***** Page excerpt *****

Court of Appeals of Ohio, Eighth District, Cuyahoga County
Nov 26, 2008
2008 Ohio 6158 (Ohio Ct. App. 2008)

Opinion

No. 91007.

RELEASED: November 26, 2008.

Criminal Appeal from the Cuyahoga County Court of Common Pleas, Case No. CR-502364.

Affirmed.

Michael Murphy, Attorney for Appellant.

William D. Mason, Cuyahoga County Prosecutor, Brian P. Murphy, Assistant Prosecuting Attorney, Attorneys for Appellee.

BEFORE: McMonagle, J., Sweeney, A.J., and Rocco, J.


{¶ 1} Defendant-appellant, Larry Young, appeals his felonious assault, domestic violence and possession of criminal tools convictions. We affirm.

{¶ 2} A Cuyahoga County grand jury indicted appellant as follows: count one, felonious assault on Priscilla Young; count two, felonious assault on Jerry Smith; count three, felonious assault on Myiesha Price; count four, domestic violence on Priscilla Young; and count five, possession of a criminal tool, that being a car.

{¶ 3} The matter proceeded to a jury trial. At the conclusion of the State's case, appellant made a Crim. R. 29 motion for acquittal, which was denied. The defense rested and renewed its motion, which was again denied. The jury returned a guilty verdict as to all counts. Appellant was sentenced to a three-year term.

{¶ 4} The trial testimony revealed the following. Appellant and victim Priscilla Young were husband and wife, but had been living separate and apart for a number of years. They had several children together, and the children resided with Priscilla. Priscilla also resided with her boyfriend, victim Jerry Smith.

***** Supplied data *****

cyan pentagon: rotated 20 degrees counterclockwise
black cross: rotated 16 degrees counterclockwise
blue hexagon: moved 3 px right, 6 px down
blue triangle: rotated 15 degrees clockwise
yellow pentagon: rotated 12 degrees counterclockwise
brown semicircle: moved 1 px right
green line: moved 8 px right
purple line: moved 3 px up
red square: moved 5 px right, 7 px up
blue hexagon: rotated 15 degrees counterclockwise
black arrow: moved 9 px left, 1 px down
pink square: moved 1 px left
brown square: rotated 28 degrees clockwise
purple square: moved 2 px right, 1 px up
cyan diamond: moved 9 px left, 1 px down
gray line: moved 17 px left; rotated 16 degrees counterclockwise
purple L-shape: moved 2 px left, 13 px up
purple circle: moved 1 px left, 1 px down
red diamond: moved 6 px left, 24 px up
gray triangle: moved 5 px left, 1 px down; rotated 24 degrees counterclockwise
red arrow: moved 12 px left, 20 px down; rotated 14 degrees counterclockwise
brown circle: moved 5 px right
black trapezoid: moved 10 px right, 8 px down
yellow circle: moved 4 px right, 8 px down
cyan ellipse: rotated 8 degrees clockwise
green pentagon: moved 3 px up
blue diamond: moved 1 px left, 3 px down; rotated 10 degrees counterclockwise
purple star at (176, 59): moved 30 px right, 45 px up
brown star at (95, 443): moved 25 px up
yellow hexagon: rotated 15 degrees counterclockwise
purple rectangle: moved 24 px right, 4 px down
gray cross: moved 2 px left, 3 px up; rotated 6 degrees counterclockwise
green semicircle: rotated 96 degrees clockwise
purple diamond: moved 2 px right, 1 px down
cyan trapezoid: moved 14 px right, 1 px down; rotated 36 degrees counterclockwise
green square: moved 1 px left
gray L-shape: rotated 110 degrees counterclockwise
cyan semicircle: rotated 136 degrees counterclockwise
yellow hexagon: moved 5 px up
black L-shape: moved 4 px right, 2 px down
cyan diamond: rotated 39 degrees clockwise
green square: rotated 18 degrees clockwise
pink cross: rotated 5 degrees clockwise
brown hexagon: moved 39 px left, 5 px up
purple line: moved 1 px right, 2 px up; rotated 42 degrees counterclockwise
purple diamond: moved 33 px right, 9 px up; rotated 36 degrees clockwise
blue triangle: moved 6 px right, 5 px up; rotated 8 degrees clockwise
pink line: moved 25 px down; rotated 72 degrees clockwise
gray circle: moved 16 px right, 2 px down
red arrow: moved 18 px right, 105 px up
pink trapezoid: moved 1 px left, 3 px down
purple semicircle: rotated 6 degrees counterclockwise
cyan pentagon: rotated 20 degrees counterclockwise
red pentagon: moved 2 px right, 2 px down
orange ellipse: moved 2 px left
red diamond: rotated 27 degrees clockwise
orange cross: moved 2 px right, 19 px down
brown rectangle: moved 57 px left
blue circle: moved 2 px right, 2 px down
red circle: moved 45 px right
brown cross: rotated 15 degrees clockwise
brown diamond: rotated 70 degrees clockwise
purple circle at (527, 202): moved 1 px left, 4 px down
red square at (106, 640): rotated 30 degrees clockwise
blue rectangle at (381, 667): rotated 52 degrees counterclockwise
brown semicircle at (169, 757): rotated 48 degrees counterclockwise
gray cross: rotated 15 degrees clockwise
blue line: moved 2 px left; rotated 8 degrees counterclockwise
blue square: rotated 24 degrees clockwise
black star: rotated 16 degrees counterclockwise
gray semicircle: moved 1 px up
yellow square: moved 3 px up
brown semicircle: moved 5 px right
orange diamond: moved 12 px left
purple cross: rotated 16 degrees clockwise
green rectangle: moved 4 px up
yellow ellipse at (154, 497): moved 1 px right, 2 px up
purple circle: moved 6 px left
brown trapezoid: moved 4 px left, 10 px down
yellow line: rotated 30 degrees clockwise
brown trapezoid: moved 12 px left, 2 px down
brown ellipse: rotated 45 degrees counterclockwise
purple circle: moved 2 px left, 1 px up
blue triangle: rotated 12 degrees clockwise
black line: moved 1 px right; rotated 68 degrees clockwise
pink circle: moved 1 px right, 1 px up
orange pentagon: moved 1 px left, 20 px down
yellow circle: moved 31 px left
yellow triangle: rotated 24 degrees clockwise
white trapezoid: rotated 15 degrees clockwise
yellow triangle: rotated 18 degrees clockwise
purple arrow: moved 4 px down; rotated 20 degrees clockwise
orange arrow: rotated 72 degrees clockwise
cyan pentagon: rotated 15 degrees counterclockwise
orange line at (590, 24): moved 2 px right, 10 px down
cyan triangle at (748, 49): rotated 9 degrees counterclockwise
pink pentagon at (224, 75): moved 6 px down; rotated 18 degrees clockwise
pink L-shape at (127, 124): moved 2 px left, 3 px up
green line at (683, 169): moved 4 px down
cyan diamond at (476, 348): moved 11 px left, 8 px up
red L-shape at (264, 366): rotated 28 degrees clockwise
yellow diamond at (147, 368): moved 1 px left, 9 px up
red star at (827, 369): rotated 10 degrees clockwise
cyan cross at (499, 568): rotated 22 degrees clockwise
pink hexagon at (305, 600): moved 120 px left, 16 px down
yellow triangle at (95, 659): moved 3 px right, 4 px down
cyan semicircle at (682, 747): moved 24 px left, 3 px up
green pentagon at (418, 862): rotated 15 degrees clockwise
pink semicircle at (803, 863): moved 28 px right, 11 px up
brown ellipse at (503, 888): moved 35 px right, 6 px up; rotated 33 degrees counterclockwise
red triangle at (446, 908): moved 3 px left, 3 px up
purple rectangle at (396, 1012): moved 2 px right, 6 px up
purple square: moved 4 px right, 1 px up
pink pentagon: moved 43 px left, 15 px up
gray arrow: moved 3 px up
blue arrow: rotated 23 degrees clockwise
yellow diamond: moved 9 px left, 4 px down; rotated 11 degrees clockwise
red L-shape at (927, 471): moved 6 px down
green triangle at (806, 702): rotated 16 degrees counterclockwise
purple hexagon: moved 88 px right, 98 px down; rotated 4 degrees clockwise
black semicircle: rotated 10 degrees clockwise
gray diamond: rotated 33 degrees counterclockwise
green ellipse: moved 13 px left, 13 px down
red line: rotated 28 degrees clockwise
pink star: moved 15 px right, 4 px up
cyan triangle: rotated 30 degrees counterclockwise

*****

Task statement: Please output, word for word, the part of the court opinion that opens with the words containing "RELEASED: November 26, 2008." and closes with "convictions. We affirm.". The entries are separate material and have no connection to the court opinion.

Solved problem:
RELEASED: November 26, 2008.

Criminal Appeal from the Cuyahoga County Court of Common Pleas, Case No. CR-502364.

Affirmed.

Michael Murphy, Attorney for Appellant.

William D. Mason, Cuyahoga County Prosecutor, Brian P. Murphy, Assistant Prosecuting Attorney, Attorneys for Appellee.

BEFORE: McMonagle, J., Sweeney, A.J., and Rocco, J.


{¶ 1} Defendant-appellant, Larry Young, appeals his felonious assault, domestic violence and possession of criminal tools convictions. We affirm.